Kısa sürede modaya da geçerek Fransız moda dünyasında bir ilk olarak jarseyi kullanmaya başladı. 1920’lerde, moda evi oldukça genişlemiş, “küçük erkek çocuğu” görüntülü askılı elbiseleri moda trendi oluşturmuştu. Rahat modası, kısa etekleri ve gündelik görüntüleri önceki on yıllarda popüler olan korse modasıyla keski bir tezat oluşturuyordu. Chanel kendi de erkeksi giyinmekte, diğer kadınların liberal buldukları daha rahat modaları adapte etti.

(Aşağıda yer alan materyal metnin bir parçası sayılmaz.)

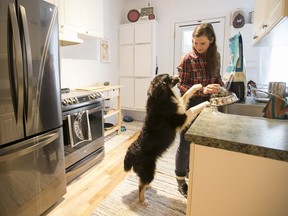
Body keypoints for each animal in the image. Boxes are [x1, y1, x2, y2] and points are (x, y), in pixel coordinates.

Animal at [123, 73, 209, 205]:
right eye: (168, 77)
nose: (179, 75)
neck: (161, 98)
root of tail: (130, 154)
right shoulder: (181, 119)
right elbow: (193, 108)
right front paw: (206, 103)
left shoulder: (180, 105)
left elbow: (186, 94)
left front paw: (197, 86)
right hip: (149, 170)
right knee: (140, 186)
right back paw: (143, 201)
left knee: (141, 182)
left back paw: (147, 188)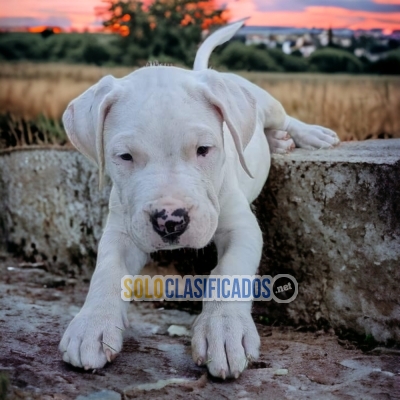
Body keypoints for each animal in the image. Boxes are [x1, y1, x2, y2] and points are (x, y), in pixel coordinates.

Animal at [59, 20, 340, 380]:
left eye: (204, 149)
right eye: (124, 157)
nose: (170, 220)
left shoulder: (241, 228)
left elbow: (229, 271)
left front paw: (224, 330)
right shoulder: (123, 229)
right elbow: (107, 269)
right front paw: (92, 324)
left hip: (268, 103)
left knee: (285, 118)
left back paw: (309, 135)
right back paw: (277, 142)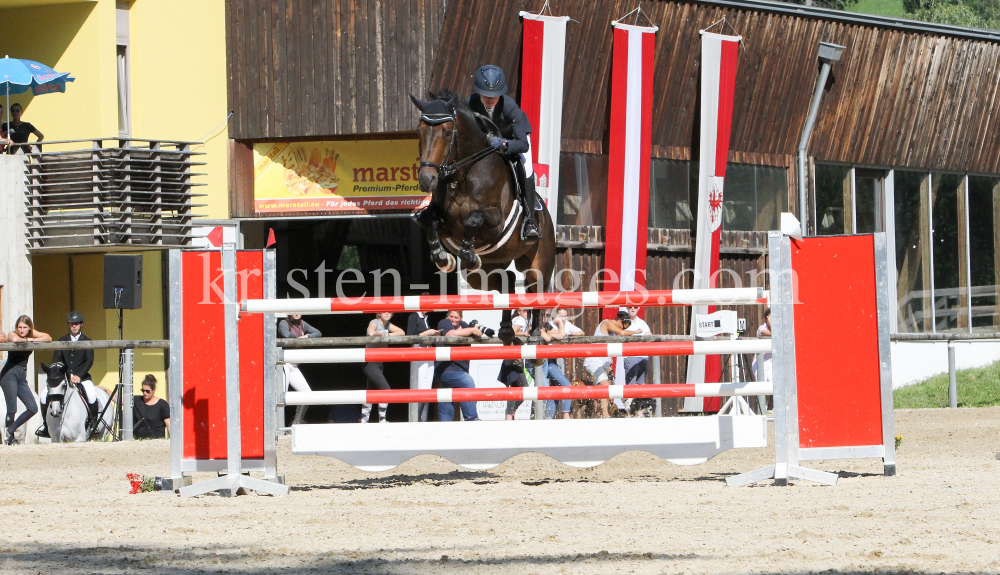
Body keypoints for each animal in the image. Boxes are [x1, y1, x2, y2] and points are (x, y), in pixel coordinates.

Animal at [410, 91, 560, 342]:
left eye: (447, 132)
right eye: (419, 131)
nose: (426, 180)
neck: (461, 174)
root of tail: (547, 217)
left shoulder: (495, 223)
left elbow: (473, 219)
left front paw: (467, 253)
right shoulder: (446, 223)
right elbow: (427, 220)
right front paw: (443, 258)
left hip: (538, 260)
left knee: (536, 289)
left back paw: (535, 334)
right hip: (482, 272)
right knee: (507, 280)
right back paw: (507, 329)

1922’de Chanel çok popüler olan ve öyle kalan Chanel No. 5 adlı parfümünü piyasaya sürdü, halen de Chanel şirketi için karlı bir ürün olmaya devam etmektedir. Pierre Wertheimer parfüm işinde 1924’de ortağı oldu ve belki aynı zamanda sevgilisi oldu. Wertheimer şirketin %70’ine; Coco Chanel %10’una, arkadaşı Bader ise %20’sine sahipti. Wertheimer’ler parfüm şirketini kontrol etmeye bugün de devam ediyorlar. Coco Chanel kendi imzasını taşıyan yünlü örme ceketi 1925’de ve "küçük siyah elbise" imzasını 1926’da çıkardı. Modalarının çoğunun uzun süreli etkisi vardı ve yıldan yıla bu çok değişmedi – hatta nesilden nesile de.Onun hikayesi aslında tam bir Cinderella hikayesiydi. Annesi o altı yaşındayken öldüğü için, babası tarafından terkedildiği yetimhanede büyüdü. Azmi, zekası, kendine özgü güzelliği ve karizması ile kendini Paris sosyetesinin içine dahil etmeyi başardı. Bununla yetinmedi kendinden bir marka oluşturdu. Bahsettiğim insan Coco lakaplı Gabrielle Chanel. Gabrielle ‘Coco’ Chanel tam otuz dört sene önce hayata gözlerini yummasına rağmen, Chanel efsanesi hala devam ediyor. Moda tarihini rahatlıkla Chanel öncesi ve Chanel sonrası diye ikiye ayırabiliriz. Chanel, kadınları yüzyıllardır mahkum oldukları korselerden kurtararak onlara rahatlıktan ödün vermeden de şık olunabileceğini öğretti. Chanel’den önce siyah sadece cenazeler için kullanılan bir renkken, Chanel’in cesur yaklaşımıyla siyah, kadınların şık olmak için başvurdukları bir renk haline geldi. Chanel’in moda tarihindeki önemi, New York Metropolitan Müzesi'ndeki Chanel sergisi ile bir kez daha gözler önüne seriliyor. Serginin şerefine 2 Mayıs 2005’de düzenlenen The Costume Institute Benefit Galasının son zamanlarda New York’ta verilen en önemli davet olduğunu söylersek abartmış olmayız. Bu önemli geceye katılabilmek için gerek jet set mensupları ve gerek Holywood yıldızları arasında, aylar öncesinden kıran kırana bir mücadele başlamıştı. Serginin sponsorlarından biri Condé Nast olduğu için galaya katılacak bütün davetliler tek tek Vogue’un ünlü editorü Anna Wintour’un onayından geçti. Gala’nın onur konukları arasında Karl Lagerfeld ve Chanel’ın yeni yüzü Nicole Kidman 'da vardı. Galaya katılan diğer ünlüler arasında Oscar ödüllü yıldız Jennifer Connelly, Vanessa Paradis, George Bush’un kuzeni Lauren Bush. Naomi Watts ve efsanevi şarkıcı Jane Birkin’in kızı Lou Doillon ilk göze çarpanlar.